Take the entries below and retype them exactly.

===== Record extracts

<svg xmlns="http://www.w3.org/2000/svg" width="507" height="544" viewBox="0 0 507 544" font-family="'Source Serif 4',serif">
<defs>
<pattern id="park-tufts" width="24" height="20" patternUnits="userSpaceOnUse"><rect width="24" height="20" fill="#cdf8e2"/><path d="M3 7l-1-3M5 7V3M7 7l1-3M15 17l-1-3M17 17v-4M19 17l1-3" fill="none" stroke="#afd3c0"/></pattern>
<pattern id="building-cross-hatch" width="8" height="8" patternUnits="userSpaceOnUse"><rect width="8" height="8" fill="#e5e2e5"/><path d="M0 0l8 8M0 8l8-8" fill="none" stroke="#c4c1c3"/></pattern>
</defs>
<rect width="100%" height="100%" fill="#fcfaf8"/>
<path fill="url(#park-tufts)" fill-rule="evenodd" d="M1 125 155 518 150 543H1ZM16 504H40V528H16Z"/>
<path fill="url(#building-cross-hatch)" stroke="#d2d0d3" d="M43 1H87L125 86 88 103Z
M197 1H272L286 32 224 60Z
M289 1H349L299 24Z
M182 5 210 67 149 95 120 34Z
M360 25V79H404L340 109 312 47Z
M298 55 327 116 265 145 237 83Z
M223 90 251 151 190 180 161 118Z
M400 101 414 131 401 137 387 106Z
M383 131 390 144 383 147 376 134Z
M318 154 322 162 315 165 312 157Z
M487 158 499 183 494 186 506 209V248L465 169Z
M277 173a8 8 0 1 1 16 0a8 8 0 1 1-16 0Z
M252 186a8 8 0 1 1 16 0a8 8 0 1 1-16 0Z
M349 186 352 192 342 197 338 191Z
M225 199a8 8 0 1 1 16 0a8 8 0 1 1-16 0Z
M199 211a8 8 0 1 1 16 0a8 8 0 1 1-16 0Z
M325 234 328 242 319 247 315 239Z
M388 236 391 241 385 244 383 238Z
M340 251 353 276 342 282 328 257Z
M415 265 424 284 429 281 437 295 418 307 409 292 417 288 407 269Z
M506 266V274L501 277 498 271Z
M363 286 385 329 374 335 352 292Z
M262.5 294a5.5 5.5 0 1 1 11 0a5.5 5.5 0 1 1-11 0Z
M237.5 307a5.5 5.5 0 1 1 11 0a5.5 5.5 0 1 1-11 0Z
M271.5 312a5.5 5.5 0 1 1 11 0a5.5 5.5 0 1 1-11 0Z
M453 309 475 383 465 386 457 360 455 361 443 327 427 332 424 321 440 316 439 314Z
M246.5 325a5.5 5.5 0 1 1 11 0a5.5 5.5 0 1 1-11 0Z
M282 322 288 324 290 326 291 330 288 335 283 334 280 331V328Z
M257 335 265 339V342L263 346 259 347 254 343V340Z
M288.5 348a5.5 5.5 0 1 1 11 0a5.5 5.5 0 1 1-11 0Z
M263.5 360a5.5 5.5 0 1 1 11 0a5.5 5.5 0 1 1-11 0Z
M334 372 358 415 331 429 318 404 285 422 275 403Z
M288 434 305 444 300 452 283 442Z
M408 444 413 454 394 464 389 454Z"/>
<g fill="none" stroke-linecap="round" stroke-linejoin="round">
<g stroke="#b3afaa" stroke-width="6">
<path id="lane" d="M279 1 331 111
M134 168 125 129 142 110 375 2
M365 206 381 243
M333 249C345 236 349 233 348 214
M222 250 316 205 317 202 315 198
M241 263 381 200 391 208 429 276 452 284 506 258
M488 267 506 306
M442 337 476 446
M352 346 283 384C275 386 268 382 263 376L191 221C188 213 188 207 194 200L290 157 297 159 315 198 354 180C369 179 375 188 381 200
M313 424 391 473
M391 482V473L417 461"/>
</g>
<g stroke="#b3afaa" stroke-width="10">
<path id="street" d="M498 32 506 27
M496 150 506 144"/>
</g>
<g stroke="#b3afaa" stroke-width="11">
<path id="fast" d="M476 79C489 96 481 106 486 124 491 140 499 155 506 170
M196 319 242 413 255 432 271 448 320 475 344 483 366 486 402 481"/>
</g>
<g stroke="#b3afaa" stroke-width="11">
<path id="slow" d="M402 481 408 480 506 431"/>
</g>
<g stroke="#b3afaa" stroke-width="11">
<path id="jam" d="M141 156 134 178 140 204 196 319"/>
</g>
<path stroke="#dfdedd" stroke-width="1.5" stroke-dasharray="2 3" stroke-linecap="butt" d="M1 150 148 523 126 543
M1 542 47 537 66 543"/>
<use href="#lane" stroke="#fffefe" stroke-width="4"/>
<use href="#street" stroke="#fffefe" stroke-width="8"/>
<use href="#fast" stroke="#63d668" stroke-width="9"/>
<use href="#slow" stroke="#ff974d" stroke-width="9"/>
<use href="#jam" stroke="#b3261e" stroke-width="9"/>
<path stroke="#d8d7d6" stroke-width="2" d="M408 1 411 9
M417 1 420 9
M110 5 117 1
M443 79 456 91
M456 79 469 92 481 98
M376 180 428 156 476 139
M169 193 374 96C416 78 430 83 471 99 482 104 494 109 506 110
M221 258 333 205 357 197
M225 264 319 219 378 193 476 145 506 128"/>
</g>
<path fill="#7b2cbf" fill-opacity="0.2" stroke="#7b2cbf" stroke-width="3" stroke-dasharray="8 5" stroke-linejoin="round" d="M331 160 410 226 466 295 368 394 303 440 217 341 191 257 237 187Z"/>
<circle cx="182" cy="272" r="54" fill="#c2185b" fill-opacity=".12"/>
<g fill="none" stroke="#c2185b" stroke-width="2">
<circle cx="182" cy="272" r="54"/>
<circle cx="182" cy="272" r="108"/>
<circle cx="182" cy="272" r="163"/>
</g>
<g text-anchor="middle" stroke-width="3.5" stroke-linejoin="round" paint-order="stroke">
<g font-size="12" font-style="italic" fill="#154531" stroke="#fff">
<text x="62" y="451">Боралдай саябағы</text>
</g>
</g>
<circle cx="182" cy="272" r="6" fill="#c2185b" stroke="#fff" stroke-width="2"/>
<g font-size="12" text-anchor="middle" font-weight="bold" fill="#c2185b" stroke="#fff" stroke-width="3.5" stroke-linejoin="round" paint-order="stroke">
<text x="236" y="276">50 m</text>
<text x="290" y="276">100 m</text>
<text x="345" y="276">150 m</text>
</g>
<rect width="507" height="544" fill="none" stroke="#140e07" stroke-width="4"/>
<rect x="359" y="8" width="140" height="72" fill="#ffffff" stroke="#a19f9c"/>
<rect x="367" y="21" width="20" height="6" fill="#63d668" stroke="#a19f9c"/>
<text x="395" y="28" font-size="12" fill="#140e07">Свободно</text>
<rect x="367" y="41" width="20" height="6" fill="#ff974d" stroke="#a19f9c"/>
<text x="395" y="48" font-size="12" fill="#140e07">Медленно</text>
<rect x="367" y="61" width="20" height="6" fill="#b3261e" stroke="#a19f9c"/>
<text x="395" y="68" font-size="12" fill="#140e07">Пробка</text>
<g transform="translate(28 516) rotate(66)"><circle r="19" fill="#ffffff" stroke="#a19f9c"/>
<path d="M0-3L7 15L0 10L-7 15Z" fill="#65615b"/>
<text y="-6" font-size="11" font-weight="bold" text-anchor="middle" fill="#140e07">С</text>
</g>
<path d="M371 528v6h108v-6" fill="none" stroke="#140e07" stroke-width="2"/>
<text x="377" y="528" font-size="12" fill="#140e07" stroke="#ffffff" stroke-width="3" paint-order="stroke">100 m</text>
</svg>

==========

Written solution:
<svg xmlns="http://www.w3.org/2000/svg" width="507" height="544" viewBox="0 0 507 544" font-family="'Source Serif 4',serif">
<defs>
<pattern id="park-tufts" width="24" height="20" patternUnits="userSpaceOnUse"><rect width="24" height="20" fill="#cdf8e2"/><path d="M3 7l-1-3M5 7V3M7 7l1-3M15 17l-1-3M17 17v-4M19 17l1-3" fill="none" stroke="#afd3c0"/></pattern>
<pattern id="building-cross-hatch" width="8" height="8" patternUnits="userSpaceOnUse"><rect width="8" height="8" fill="#e5e2e5"/><path d="M0 0l8 8M0 8l8-8" fill="none" stroke="#c4c1c3"/></pattern>
</defs>
<rect width="100%" height="100%" fill="#fcfaf8"/>
<path fill="url(#park-tufts)" fill-rule="evenodd" d="M1 125 155 518 150 543H1ZM16 504H40V528H16Z"/>
<path fill="url(#building-cross-hatch)" stroke="#d2d0d3" d="M43 1H87L125 86 88 103Z
M197 1H272L286 32 224 60Z
M289 1H349L299 24Z
M182 5 210 67 149 95 120 34Z
M360 25V79H404L340 109 312 47Z
M298 55 327 116 265 145 237 83Z
M223 90 251 151 190 180 161 118Z
M400 101 414 131 401 137 387 106Z
M383 131 390 144 383 147 376 134Z
M318 154 322 162 315 165 312 157Z
M487 158 499 183 494 186 506 209V248L465 169Z
M277 173a8 8 0 1 1 16 0a8 8 0 1 1-16 0Z
M252 186a8 8 0 1 1 16 0a8 8 0 1 1-16 0Z
M349 186 352 192 342 197 338 191Z
M225 199a8 8 0 1 1 16 0a8 8 0 1 1-16 0Z
M199 211a8 8 0 1 1 16 0a8 8 0 1 1-16 0Z
M325 234 328 242 319 247 315 239Z
M388 236 391 241 385 244 383 238Z
M340 251 353 276 342 282 328 257Z
M415 265 424 284 429 281 437 295 418 307 409 292 417 288 407 269Z
M506 266V274L501 277 498 271Z
M363 286 385 329 374 335 352 292Z
M262.5 294a5.5 5.5 0 1 1 11 0a5.5 5.5 0 1 1-11 0Z
M237.5 307a5.5 5.5 0 1 1 11 0a5.5 5.5 0 1 1-11 0Z
M271.5 312a5.5 5.5 0 1 1 11 0a5.5 5.5 0 1 1-11 0Z
M453 309 475 383 465 386 457 360 455 361 443 327 427 332 424 321 440 316 439 314Z
M246.5 325a5.5 5.5 0 1 1 11 0a5.5 5.5 0 1 1-11 0Z
M282 322 288 324 290 326 291 330 288 335 283 334 280 331V328Z
M257 335 265 339V342L263 346 259 347 254 343V340Z
M288.5 348a5.5 5.5 0 1 1 11 0a5.5 5.5 0 1 1-11 0Z
M263.5 360a5.5 5.5 0 1 1 11 0a5.5 5.5 0 1 1-11 0Z
M334 372 358 415 331 429 318 404 285 422 275 403Z
M288 434 305 444 300 452 283 442Z
M408 444 413 454 394 464 389 454Z"/>
<g fill="none" stroke-linecap="round" stroke-linejoin="round">
<g stroke="#b3afaa" stroke-width="6">
<path id="lane" d="M279 1 331 111
M134 168 125 129 142 110 375 2
M365 206 381 243
M333 249C345 236 349 233 348 214
M222 250 316 205 317 202 315 198
M241 263 381 200 391 208 429 276 452 284 506 258
M488 267 506 306
M442 337 476 446
M352 346 283 384C275 386 268 382 263 376L191 221C188 213 188 207 194 200L290 157 297 159 315 198 354 180C369 179 375 188 381 200
M313 424 391 473
M391 482V473L417 461"/>
</g>
<g stroke="#b3afaa" stroke-width="10">
<path id="street" d="M498 32 506 27
M496 150 506 144"/>
</g>
<g stroke="#b3afaa" stroke-width="11">
<path id="fast" d="M476 79C489 96 481 106 486 124 491 140 499 155 506 170
M196 319 242 413 255 432 271 448 320 475 344 483 366 486 402 481"/>
</g>
<g stroke="#b3afaa" stroke-width="11">
<path id="slow" d="M402 481 408 480 506 431"/>
</g>
<g stroke="#b3afaa" stroke-width="11">
<path id="jam" d="M141 156 134 178 140 204 196 319"/>
</g>
<path stroke="#dfdedd" stroke-width="1.5" stroke-dasharray="2 3" stroke-linecap="butt" d="M1 150 148 523 126 543
M1 542 47 537 66 543"/>
<use href="#lane" stroke="#fffefe" stroke-width="4"/>
<use href="#street" stroke="#fffefe" stroke-width="8"/>
<use href="#fast" stroke="#63d668" stroke-width="9"/>
<use href="#slow" stroke="#ff974d" stroke-width="9"/>
<use href="#jam" stroke="#b3261e" stroke-width="9"/>
<path stroke="#d8d7d6" stroke-width="2" d="M408 1 411 9
M417 1 420 9
M110 5 117 1
M443 79 456 91
M456 79 469 92 481 98
M376 180 428 156 476 139
M169 193 374 96C416 78 430 83 471 99 482 104 494 109 506 110
M221 258 333 205 357 197
M225 264 319 219 378 193 476 145 506 128"/>
</g>
<path fill="#7b2cbf" fill-opacity="0.2" stroke="#7b2cbf" stroke-width="3" stroke-dasharray="8 5" stroke-linejoin="round" d="M331 160 410 226 466 295 368 394 303 440 217 341 191 257 237 187Z"/>
<circle cx="182" cy="272" r="54" fill="#c2185b" fill-opacity=".12"/>
<g fill="none" stroke="#c2185b" stroke-width="2">
<circle cx="182" cy="272" r="54"/>
<circle cx="182" cy="272" r="108"/>
<circle cx="182" cy="272" r="163"/>
</g>
<g text-anchor="middle" stroke-width="3.5" stroke-linejoin="round" paint-order="stroke">
<g font-size="12" font-style="italic" fill="#154531" stroke="#fff">
<text x="62" y="451">Боралдай саябағы</text>
</g>
</g>
<circle cx="182" cy="272" r="6" fill="#c2185b" stroke="#fff" stroke-width="2"/>
<g font-size="12" text-anchor="middle" font-weight="bold" fill="#c2185b" stroke="#fff" stroke-width="3.5" stroke-linejoin="round" paint-order="stroke">
<text x="236" y="276">50 m</text>
<text x="290" y="276">100 m</text>
<text x="345" y="276">150 m</text>
</g>
<rect width="507" height="544" fill="none" stroke="#140e07" stroke-width="4"/>
<rect x="359" y="8" width="140" height="72" fill="#ffffff" stroke="#a19f9c"/>
<rect x="367" y="21" width="20" height="6" fill="#63d668" stroke="#a19f9c"/>
<text x="395" y="28" font-size="12" fill="#140e07">Свободно</text>
<rect x="367" y="41" width="20" height="6" fill="#ff974d" stroke="#a19f9c"/>
<text x="395" y="48" font-size="12" fill="#140e07">Медленно</text>
<rect x="367" y="61" width="20" height="6" fill="#b3261e" stroke="#a19f9c"/>
<text x="395" y="68" font-size="12" fill="#140e07">Пробка</text>
<g transform="translate(28 516) rotate(66)"><circle r="19" fill="#ffffff" stroke="#a19f9c"/>
<path d="M0-3L7 15L0 10L-7 15Z" fill="#65615b"/>
<text y="-6" font-size="11" font-weight="bold" text-anchor="middle" fill="#140e07">С</text>
</g>
<path d="M371 528v6h108v-6" fill="none" stroke="#140e07" stroke-width="2"/>
<text x="377" y="528" font-size="12" fill="#140e07" stroke="#ffffff" stroke-width="3" paint-order="stroke">100 m</text>
</svg>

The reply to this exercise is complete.